Bug 1264076

Summary: crypt target is not properly handling 'suspend --noflush'
Product: [Fedora] Fedora Reporter: Zdenek Kabelac <zkabelac>
Component: kernelAssignee: Mikuláš Patočka <mpatocka>
Status: CLOSED NOTABUG QA Contact: Fedora Extras Quality Assurance <extras-qa>
Severity: unspecified Docs Contact:
Priority: unspecified    
Version: rawhideCC: agk, gansalmon, gmazyland, itamar, jonathan, kernel-maint, madhu.chinakonda, mbroz, mchehab, msnitzer, okozina
Target Milestone: ---   
Target Release: ---   
Hardware: Unspecified   
OS: Unspecified   
Whiteboard:
Fixed In Version: Doc Type: Bug Fix
Doc Text:
Story Points: ---
Clone Of: Environment:
Last Closed: 2015-09-21 16:46:43 UTC Type: Bug
Regression: --- Mount Type: ---
Documentation: --- CRM:
Verified Versions: Category: ---
oVirt Team: --- RHEL 7.3 requirements from Atomic Host:
Cloudforms Team: --- Target Upstream Version:
Embargoed:

Description Zdenek Kabelac 2015-09-17 12:54:35 UTC
Description of problem:


When using 'crypt' target with parallel encrypting (enhancement from 4.0 kernel)
we lost ability to use  'dmsetup suspend --noflush' to suspend device without blocking.

As of now with 4.3-rc1 - when crypto device is in use (being busy) and 'suspend --noflush' is executed - it communicates with layer bellow - thus such target can't be replace if the layer below gets 'frozen'.

As an easy reproducer -

create LV
create luksFormat on top of this LV
open & mkfs & mount
create some load on this mounted volume
(i.e. while : ; do echo 1 ; sleep 1; done >/mnt/test/write)

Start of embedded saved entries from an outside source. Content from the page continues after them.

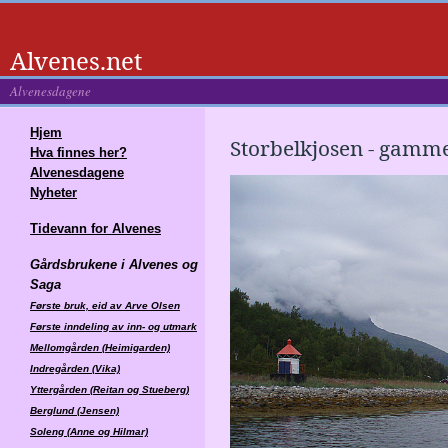
Alvenes.net
Alvenesdagene
Hjem
Storbelkjosen - gamme
Hva finnes her?
Alvenesdagene
Nyheter
Tidevann for Alvenes
Gårdsbrukene i Alvenes og
Saga
Første bruk, eid av Arve Olsen
Første inndeling av inn- og utmark
Mellomgården (Heimigarden)
Indregården (Vika)
Yttergården (Reitan og Stueberg)
Berglund (Jensen)
Soleng (Anne og Hilmar)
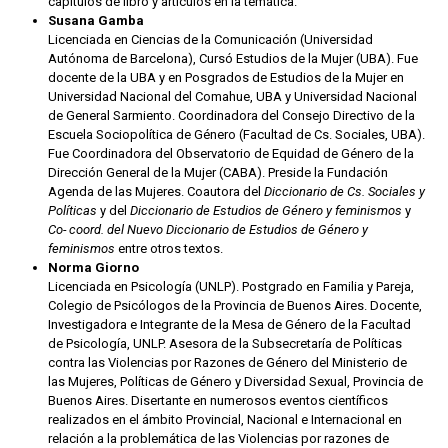
capítulos de libro y artículos en la temática.
Susana Gamba
Licenciada en Ciencias de la Comunicación (Universidad
Autónoma de Barcelona), Cursó Estudios de la Mujer (UBA). Fue
docente de la UBA y en Posgrados de Estudios de la Mujer en
Universidad Nacional del Comahue, UBA y Universidad Nacional
de General Sarmiento. Coordinadora del Consejo Directivo de la
Escuela Sociopolítica de Género (Facultad de Cs. Sociales, UBA).
Fue Coordinadora del Observatorio de Equidad de Género de la
Dirección General de la Mujer (CABA). Preside la Fundación
Agenda de las Mujeres. Coautora del
Diccionario de Cs. Sociales y
Políticas
y del
Diccionario de Estudios de Género y feminismos
y
Co- coord. del Nuevo Diccionario de Estudios de Género y
feminismos
entre otros textos.
Norma Giorno
Licenciada en Psicología (UNLP). Postgrado en Familia y Pareja,
Colegio de Psicólogos de la Provincia de Buenos Aires. Docente,
Investigadora e Integrante de la Mesa de Género de la Facultad
de Psicología, UNLP. Asesora de la Subsecretaría de Políticas
contra las Violencias por Razones de Género del Ministerio de
las Mujeres, Políticas de Género y Diversidad Sexual, Provincia de
Buenos Aires. Disertante en numerosos eventos científicos
realizados en el ámbito Provincial, Nacional e Internacional en
relación a la problemática de las Violencias por razones de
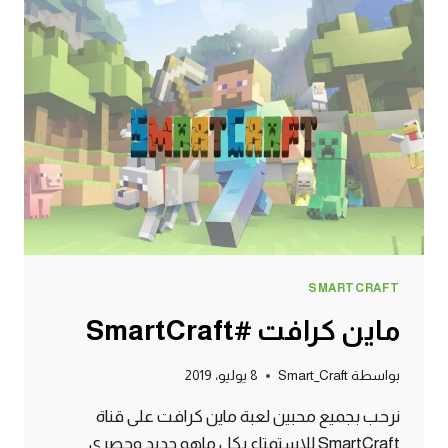
SMARTCRAFT
ماين كرافت #SmartCraft
بواسطة
Smart_Craft
8 يوليو، 2019
نرحب بجميع محبين لعبة ماين كرافت على قناة
SmartCraft للاستمتاع بكل ماهو جديد وحصري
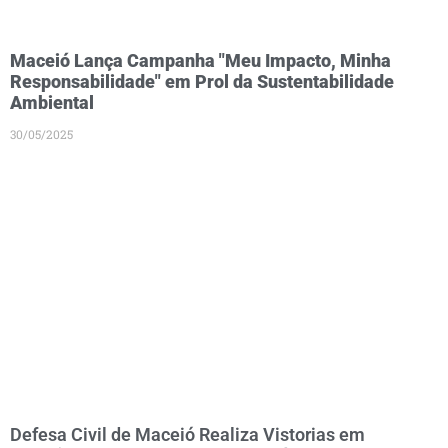
Maceió Lança Campanha "Meu Impacto, Minha
Responsabilidade" em Prol da Sustentabilidade
Ambiental
30/05/2025
Defesa Civil de Maceió Realiza Vistorias em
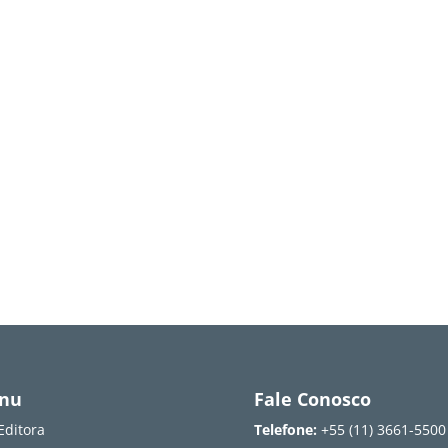
nu
Fale Conosco
Editora
Telefone:
+55 (11) 3661-5500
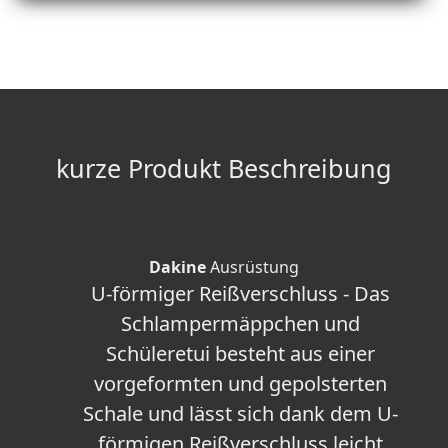
kurze Produkt Beschreibung
Dakine
Ausrüstung
U-förmiger Reißverschluss - Das
Schlampermäppchen und
Schüleretui besteht aus einer
vorgeformten und gepolsterten
Schale und lässt sich dank dem U-
förmigen Reißverschluss leicht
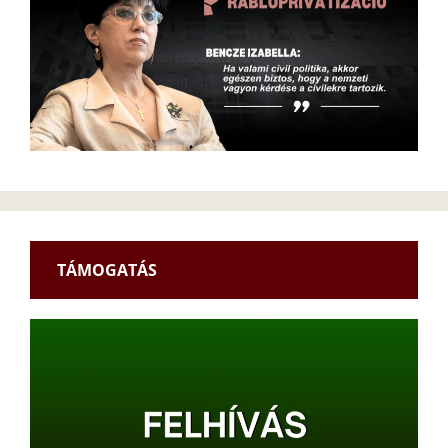
TÁMOGATÁS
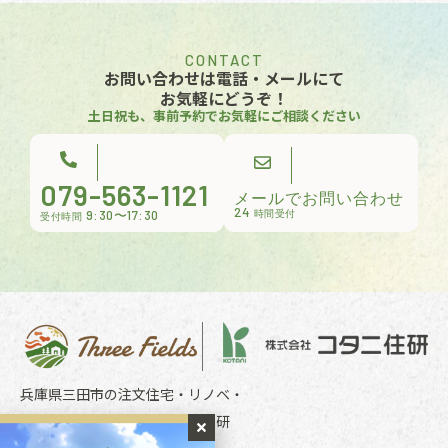
CONTACT
お問い合わせは電話・メールにて
お気軽にどうぞ！
土日祝も、事前予約でお気軽にご相談ください
079-563-1121
メールでお問い合わせ
24
9:30〜17:30
時間受付
受付時間
兵庫県三田市の注文住宅・リノベ・
リフォームのことならコタニ住研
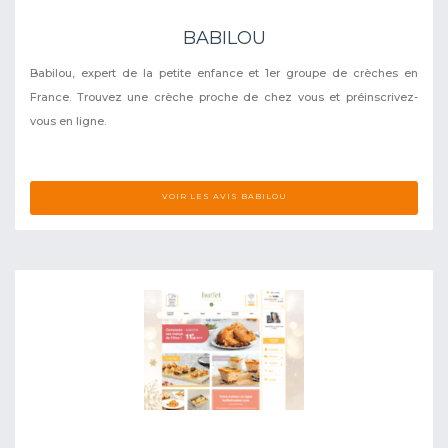
BABILOU
Babilou, expert de la petite enfance et 1er groupe de crèches en
France. Trouvez une crèche proche de chez vous et préinscrivez-
vous en ligne.
VOIR LES AVIS BABILOU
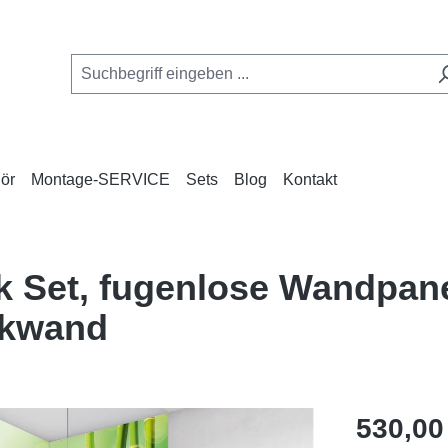
ör
Montage-SERVICE
Sets
Blog
Kontakt
 Set, fugenlose Wandpane
ckwand
Regulärer Pr
530,00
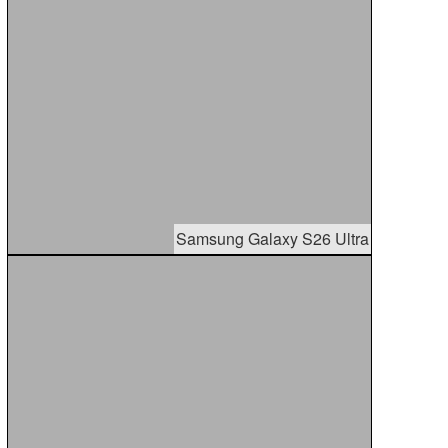
Samsung Galaxy S26 Ultra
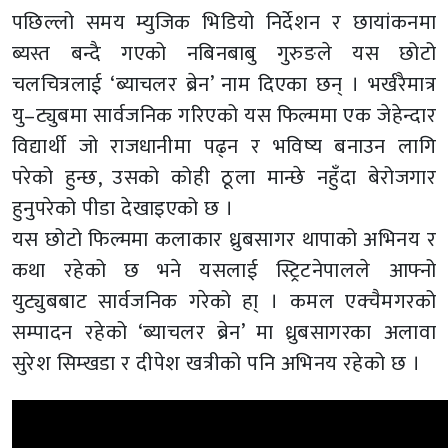
पछिल्लो समय म्युजिक भिडियो निर्देशन र छायांकनमा
ब्यस्त बन्दै गएको नबिनबाबु गुरुङले यस छोटो
चलचित्रलाई ‘ब्याचलर ब्रेन’ नाम दिएका छन् । भर्खरैमात्र
यु–ट्युबमा सार्वजनिक गरिएको यस फिल्ममा एक जेहेन्दार
विद्यार्थी जो राजधानीमा पढ्न र भविष्य बनाउन लागि
परेको हुन्छ, उसको कोही ठूला मान्छे नहुँदा बेरोजगार
हुनुपरेको पीडा देखाइएको छ ।
यस छोटो फिल्ममा कलाकार ध्रुबसागर थापाको अभिनय र
कथा रहेको छ भने यसलाई स्ट्रिटनेपालले आफ्नो
युट्युबबाट सार्वजनिक गरेको हा् । कमल एक्चैमगरको
सम्पादन रहेको ‘ब्याचलर ब्रेन’ मा ध्रुबसागरका अलावा
सुरेश सिम्खडा र दीपेश खत्रीको पनि अभिनय रहेको छ ।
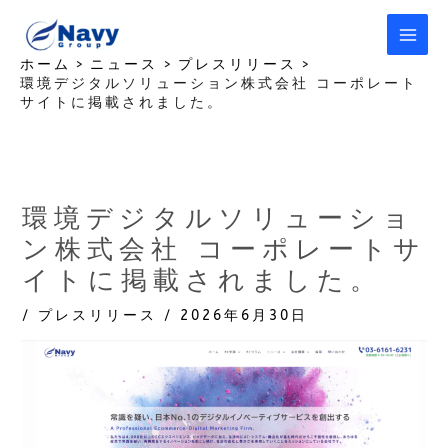
内
容
を
ホーム
ニュース
プレスリリース
環境デジタルソリューション株式会社 コーポレート
ス
サイトに掲載されました。
キ
ッ
プ
環境デジタルソリューショ
ン株式会社 コーポレートサ
イトに掲載されました。
/
プレスリリース
/
2026年6月30日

So while having table like this:
vg-lvol0: 0 106496 linear 7:0 2048
cryptdev: 0 102400 crypt aes-xts-plain64 0000000000000000000000000000000000000000000000000000000000000000 0 253:0 4096

suspend vg-lvol0
suspend --noflush --nolockfs  cryptdev

--> gets frozen - while it should have pass.
(to unblock -   resume LV, resume crypt-device)

As a workaround user can use:

cryptosetup --perf-submit_from_crypt_cpus --perf-same_cpu_crypt luksOpen

to open Luks - in this case  'suspend --noflush' always works
(thus it's possible to replace table line)

Version-Release number of selected component (if applicable):
cryptsetup-1.6.8-2.fc24.x86_64

How reproducible:


Steps to Reproduce:
1.
2.
3.

Actual results:


Expected results:
suspend --noflush  always works

Additional info:

Comment 1 Milan Broz 2015-09-17 13:00:27 UTC
This is problem inside dmcrypt kernel module...

Comment 2 Mikuláš Patočka 2015-09-21 16:46:43 UTC
Suspend must be done from the top device to bottom. Suspend in reversed order isn't supposed to work. Suspend in reverse order is racy - if there is any bio blocked in the lower device, suspend of the higher device gets stuck. Dm crypt parallelization probably changes timing so that it triggers the race condition.